_ASSIGNMENT_:
Reproduce the forum thread about a husband's friendship with a female colleague from "You are obviously" to "suddenly they aren't!" word for word.

_DOCUMENT EXCERPT_:

Brummiegirl15 · 16/08/2015 20:05

I'm afraid you are being a bit unreasonable. I have close friendships with male colleagues.

My DP has close friends with female colleagues. He's especially close to a few ex female colleagues.

I honestly don't think twice about it. There is a colleague of his I don't trust because I know she has slept with a senior married director (and she's engaged) so I know she has form.

But DP's female colleagues/friends. Nope doesn't bother me in the slightest. It doesn't even make me feel uneasy.

You are obviously concerned about something though. Whether there's an undercurrent in your marriage or your insecurities, not sure. But I don't think this woman is a concern. She has done nothing wrong and you can't dictate who your husband is friends with. I'm sorry , you just can't

Stripyhoglets · 16/08/2015 21:01

YANBU - this is the sort of situation that can turn into an affair. It may never do so but from what you've said I wouldn't be suprised if she had her eye on him. You are uneasy for a reason and they are both crossing boundaries that can then lead to more than they probably intend. I have seen office affairs develop from this sort of situation more than once. It's difficult cos as you are finding, the wife objecting to the friendship seems unreasonable as "there's nothing going on - we are just good freind s". And then suddenly they aren't!

WalfordEast · 16/08/2015 21:08

What's wrong with having a friend at work? I'm self employed, so the only people I come into contact with are my clients- but when I had a "job" I got on very well with my supervisor. People thought it was creepy because he was 30 years my senior- but the truth is; we just gelled and had a lot in common. Absolutely nothing wrong with that in my book. We are still close now despite living 300 miles apart and only seeing each other once or a twice a year. People always tried to make a big deal out of it- but it was nothing. We were just very close friends.

It made the day go by a lot quicker I can tell you that.

Sorry- but I think YABU. Unless of course your partner has a history of infidelity.

Cat2014 · 16/08/2015 21:16

I don't think you are BU op, I'd be worried too.

Littlehomebird · 16/08/2015 21:26

I could've written your post a year ago. Unfortunately my gut instinct was right-dh had a emotional/sexual affair with his work colleague. Nip this in the bud right now.

UnsolvedMystery · 16/08/2015 21:29

At the end of the day, I don't think they are having an affair, but I really believe he confides in her and she confides in him.

_ENTRIES SHOWN_:
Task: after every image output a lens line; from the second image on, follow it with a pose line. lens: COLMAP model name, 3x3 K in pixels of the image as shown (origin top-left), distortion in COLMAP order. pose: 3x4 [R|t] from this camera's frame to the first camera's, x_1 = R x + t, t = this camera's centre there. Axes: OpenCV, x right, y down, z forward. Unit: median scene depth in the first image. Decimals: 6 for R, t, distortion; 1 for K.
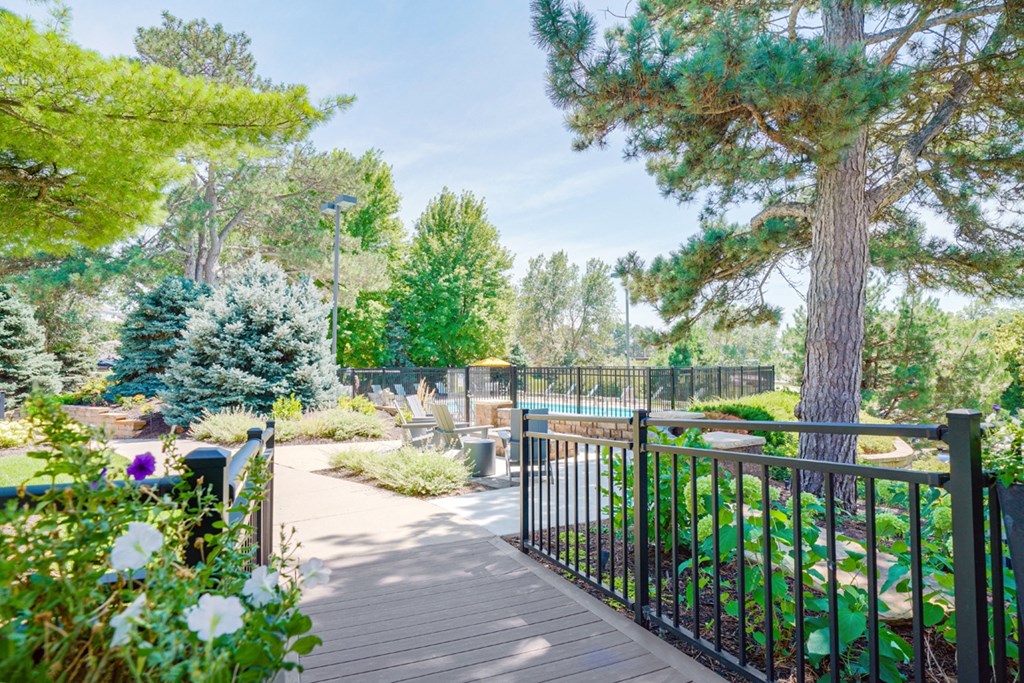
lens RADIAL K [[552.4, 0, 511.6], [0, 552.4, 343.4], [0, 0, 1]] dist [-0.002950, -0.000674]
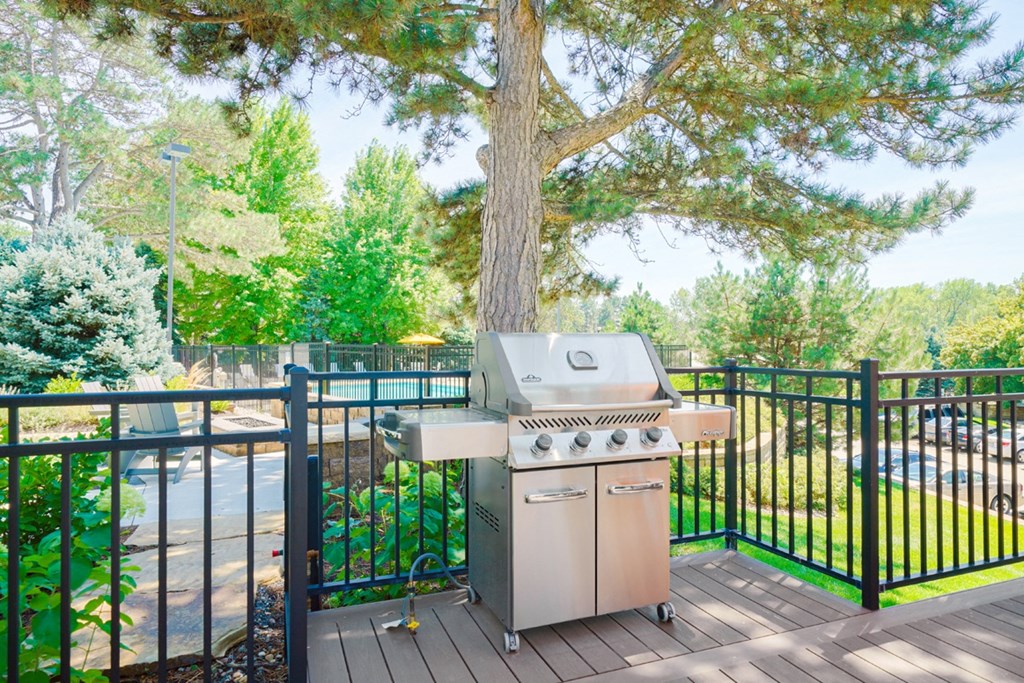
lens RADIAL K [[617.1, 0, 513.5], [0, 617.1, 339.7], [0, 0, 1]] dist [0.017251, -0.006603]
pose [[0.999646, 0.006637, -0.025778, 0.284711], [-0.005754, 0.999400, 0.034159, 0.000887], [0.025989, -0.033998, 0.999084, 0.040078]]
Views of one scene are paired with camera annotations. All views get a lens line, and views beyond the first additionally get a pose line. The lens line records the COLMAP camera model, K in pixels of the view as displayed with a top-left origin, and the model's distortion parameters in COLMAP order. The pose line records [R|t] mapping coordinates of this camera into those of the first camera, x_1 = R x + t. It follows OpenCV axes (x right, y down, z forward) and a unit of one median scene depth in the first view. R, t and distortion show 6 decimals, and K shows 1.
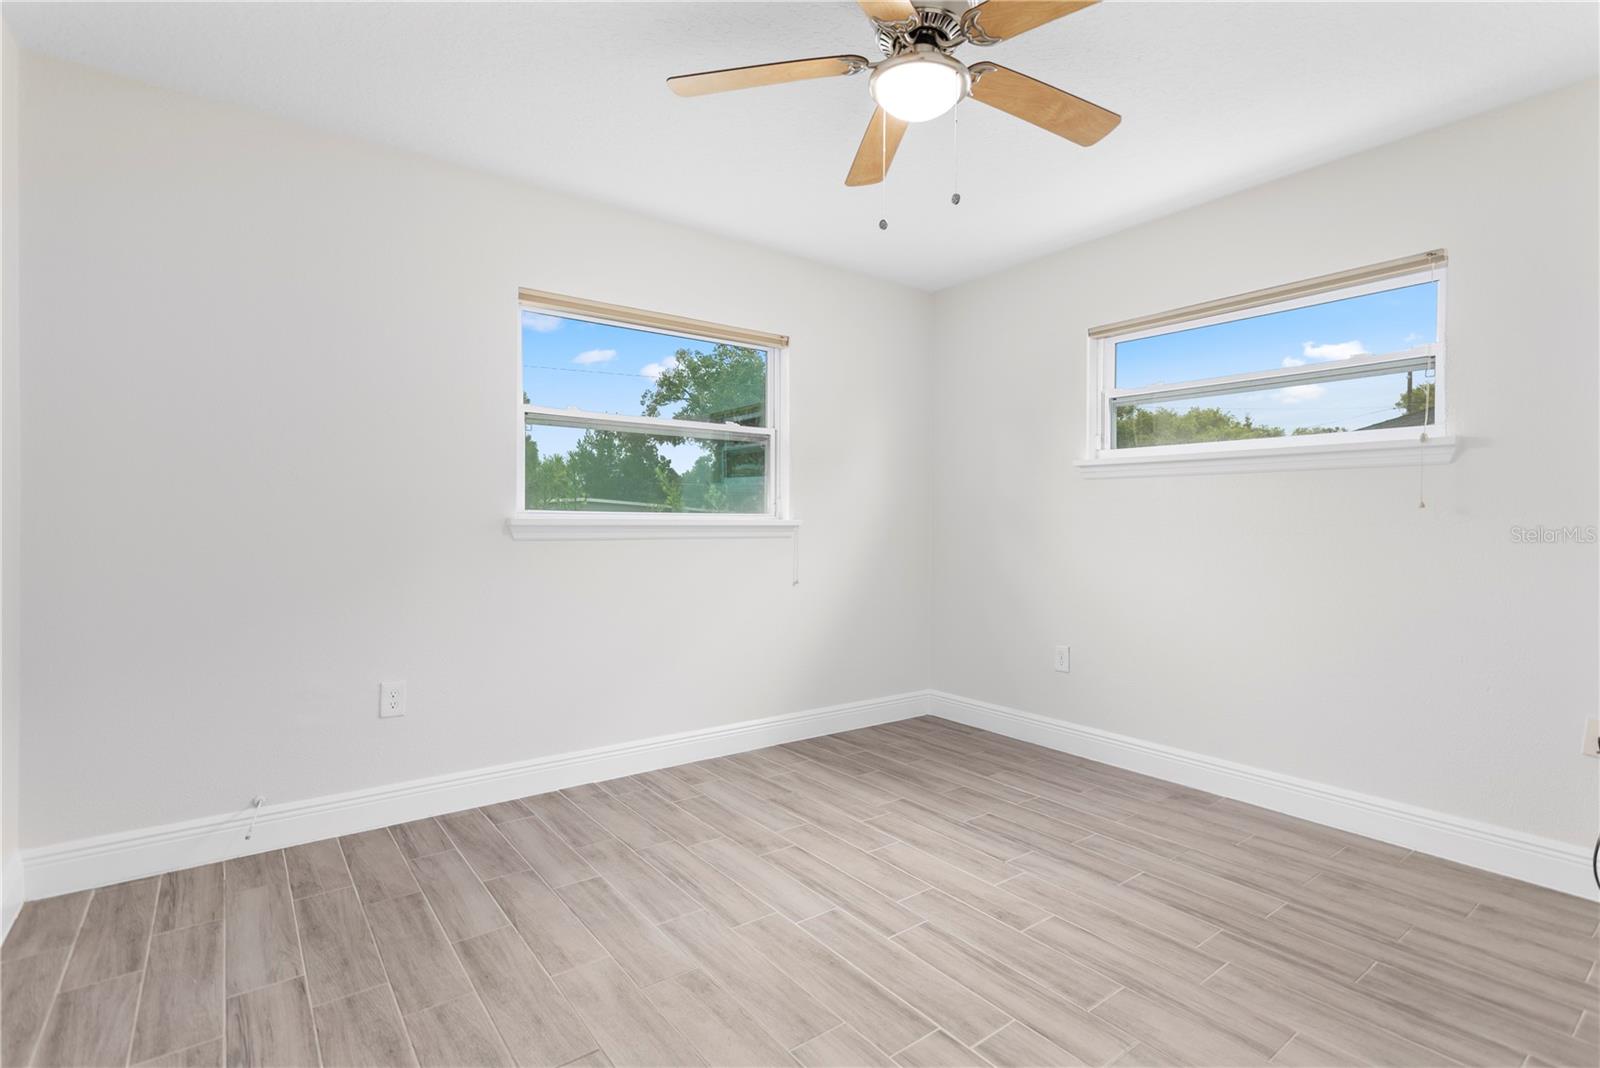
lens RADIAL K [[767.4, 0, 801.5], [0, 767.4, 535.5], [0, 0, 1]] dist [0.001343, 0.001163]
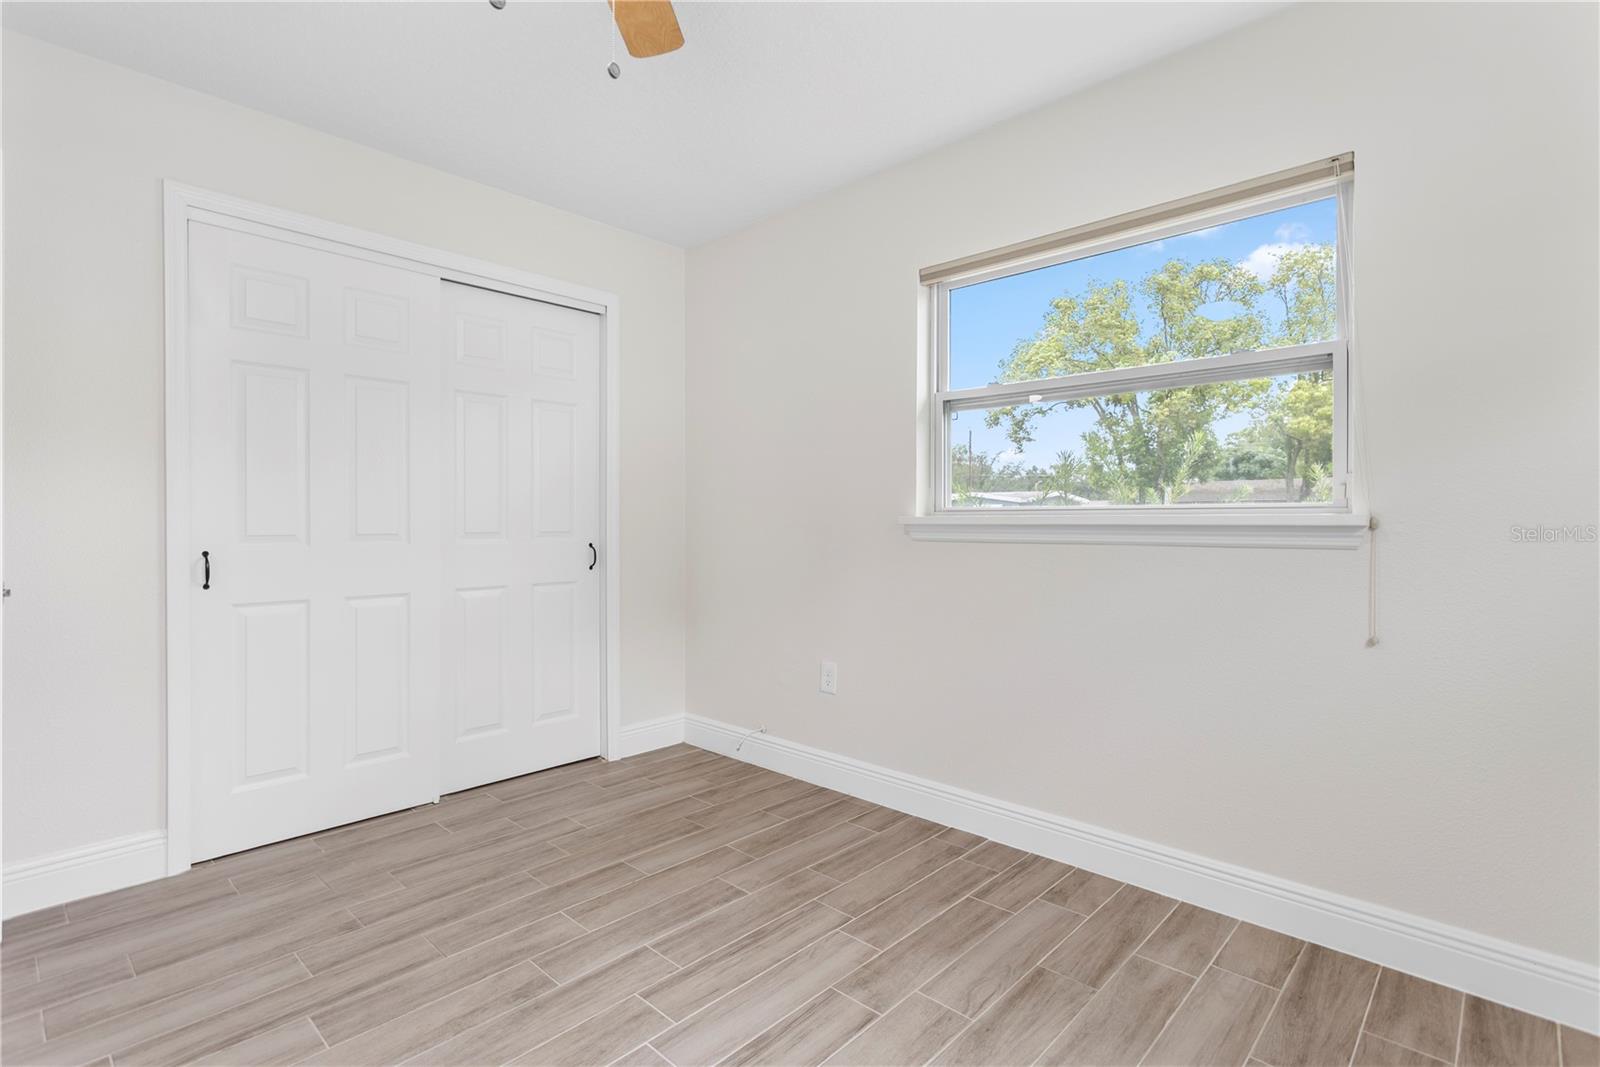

_SOLUTION TO THIS TASK_:
You are obviously concerned about something though. Whether there's an undercurrent in your marriage or your insecurities, not sure. But I don't think this woman is a concern. She has done nothing wrong and you can't dictate who your husband is friends with. I'm sorry , you just can't

Stripyhoglets · 16/08/2015 21:01

YANBU - this is the sort of situation that can turn into an affair. It may never do so but from what you've said I wouldn't be suprised if she had her eye on him. You are uneasy for a reason and they are both crossing boundaries that can then lead to more than they probably intend. I have seen office affairs develop from this sort of situation more than once. It's difficult cos as you are finding, the wife objecting to the friendship seems unreasonable as "there's nothing going on - we are just good freind s". And then suddenly they aren't!